O presidente do Chega disse que a decisão de votar contra a moção de confiança "foi consensual, unânime em todo o grupo" de dirigentes do partido com quem esteve reunido hoje e considerou que o Governo "não merece a confiança política do Chega", porque não tem "conduzido bem os destinos de Portugal".

"O Chega tem a completa noção do momento político, tem a completa noção que o Governo procurou uma fuga para a frente, uma justificação para não dar explicações, para não dar esclarecimentos, uma espécie de tentativa última de sobrevivência, e o Chega não podia pactuar com esta tentativa última de sobrevivência, no sentido em que a democracia não pode servir como porta fundamental de princípio em alguns casos e como porta de destruição ou de escape em outros casos", disse o líder do Chega.

Quanto à entrevista que o primeiro-ministro dá hoje a uma televisão, considerou que Luís Montenegro já teve várias oportunidades para responder às questões colocadas pelos jornalistas e pela oposição.

"O primeiro-ministro teve toda a oportunidade de responder democraticamente antes de um ato dramático de uma moção de confiança. Agora, é só para criar mais alarme nas pessoas, no sentido de se vitimizar e dizer, estão a ver, eu até fui a uma entrevista um dia antes de uma moção de confiança, mas andamos há 15 dias a pedir esclarecimentos e esses esclarecimentos nunca vieram", sustentou.

Ventura considerou que a apresentação de uma moção de confiança, que será votada na terça-feira, "é um ato absolutamente irresponsável de um Governo que prefere atirar o país para a lama, para a crise, para a eleição, em vez de ter o seu primeiro-ministro a dar as respostas que têm que ser ditas".
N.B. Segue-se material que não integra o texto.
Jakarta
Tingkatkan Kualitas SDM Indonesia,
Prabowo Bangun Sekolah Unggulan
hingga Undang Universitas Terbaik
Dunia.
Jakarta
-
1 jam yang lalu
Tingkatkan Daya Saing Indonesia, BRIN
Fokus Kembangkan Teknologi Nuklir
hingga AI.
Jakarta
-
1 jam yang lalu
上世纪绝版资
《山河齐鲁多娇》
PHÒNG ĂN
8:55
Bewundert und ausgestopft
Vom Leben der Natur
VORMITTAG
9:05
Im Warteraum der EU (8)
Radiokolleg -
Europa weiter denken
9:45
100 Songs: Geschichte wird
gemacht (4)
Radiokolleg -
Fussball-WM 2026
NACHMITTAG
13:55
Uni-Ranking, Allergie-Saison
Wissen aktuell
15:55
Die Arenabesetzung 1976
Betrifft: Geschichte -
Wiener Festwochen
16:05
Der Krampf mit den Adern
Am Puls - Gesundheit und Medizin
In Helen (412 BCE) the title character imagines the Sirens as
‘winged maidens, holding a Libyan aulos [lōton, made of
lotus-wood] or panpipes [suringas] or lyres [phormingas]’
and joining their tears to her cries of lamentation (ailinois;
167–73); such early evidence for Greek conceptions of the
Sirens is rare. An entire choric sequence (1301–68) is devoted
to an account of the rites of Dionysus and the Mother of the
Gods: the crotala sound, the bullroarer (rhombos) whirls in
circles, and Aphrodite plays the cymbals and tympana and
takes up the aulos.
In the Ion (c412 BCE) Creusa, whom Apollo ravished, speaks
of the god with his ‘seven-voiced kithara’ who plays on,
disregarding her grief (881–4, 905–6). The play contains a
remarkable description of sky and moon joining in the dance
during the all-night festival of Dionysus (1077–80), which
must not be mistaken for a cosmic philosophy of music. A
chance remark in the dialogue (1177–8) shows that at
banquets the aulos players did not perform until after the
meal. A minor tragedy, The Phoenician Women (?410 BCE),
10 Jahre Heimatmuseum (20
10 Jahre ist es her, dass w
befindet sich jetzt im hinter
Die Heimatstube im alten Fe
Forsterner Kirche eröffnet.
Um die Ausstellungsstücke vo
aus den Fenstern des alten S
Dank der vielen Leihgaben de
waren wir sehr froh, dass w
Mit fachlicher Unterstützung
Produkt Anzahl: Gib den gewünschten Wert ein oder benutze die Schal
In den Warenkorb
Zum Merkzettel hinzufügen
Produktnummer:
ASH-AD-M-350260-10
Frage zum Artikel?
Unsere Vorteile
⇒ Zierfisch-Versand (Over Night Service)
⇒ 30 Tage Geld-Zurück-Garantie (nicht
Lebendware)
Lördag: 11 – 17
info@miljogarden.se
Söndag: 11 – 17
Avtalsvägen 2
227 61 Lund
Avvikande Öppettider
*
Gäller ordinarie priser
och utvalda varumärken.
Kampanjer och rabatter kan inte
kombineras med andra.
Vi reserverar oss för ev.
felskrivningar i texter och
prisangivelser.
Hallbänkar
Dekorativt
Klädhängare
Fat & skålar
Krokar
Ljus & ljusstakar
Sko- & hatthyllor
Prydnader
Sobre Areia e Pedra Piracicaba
"Acho que o país todo percebe que o primeiro-ministro não quer dar esclarecimentos e está a atirar o país para a crise por causa disso", salientou, defendendo que se Luís Montenegro "não compreende que este é o momento de sair, que este é o momento de ir embora e que já não tem condições para ser primeiro-ministro, então é porque prefere proteger-se pessoalmente do que salvar a dignidade de Portugal".

André Ventura defendeu igualmente que "tem de haver uma comissão de inquérito, independentemente de quem vence as eleições e do cenário que sai" das próximas legislativas.